-- Given records follows --
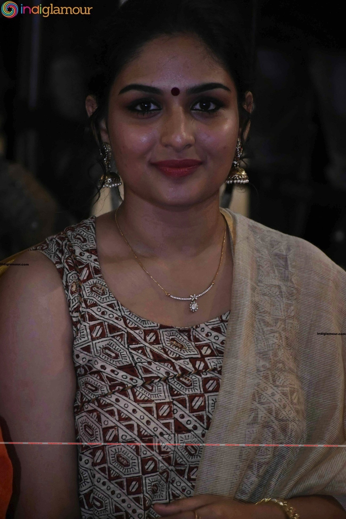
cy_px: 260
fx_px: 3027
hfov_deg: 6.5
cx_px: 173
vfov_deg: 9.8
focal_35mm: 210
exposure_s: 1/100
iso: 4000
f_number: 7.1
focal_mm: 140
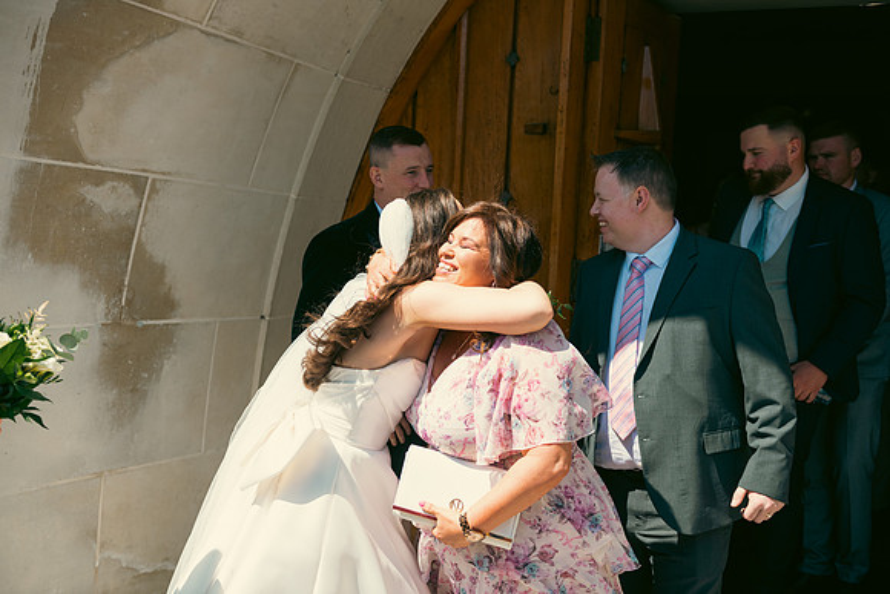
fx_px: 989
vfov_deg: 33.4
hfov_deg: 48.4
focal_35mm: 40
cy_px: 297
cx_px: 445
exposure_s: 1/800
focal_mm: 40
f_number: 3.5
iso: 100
-- Given records concluded --
_Problem description_
Reproduce every record above exactly, omitting the pictures.

_Expected output_
cy_px: 260
fx_px: 3027
hfov_deg: 6.5
cx_px: 173
vfov_deg: 9.8
focal_35mm: 210
exposure_s: 1/100
iso: 4000
f_number: 7.1
focal_mm: 140
fx_px: 989
vfov_deg: 33.4
hfov_deg: 48.4
focal_35mm: 40
cy_px: 297
cx_px: 445
exposure_s: 1/800
focal_mm: 40
f_number: 3.5
iso: 100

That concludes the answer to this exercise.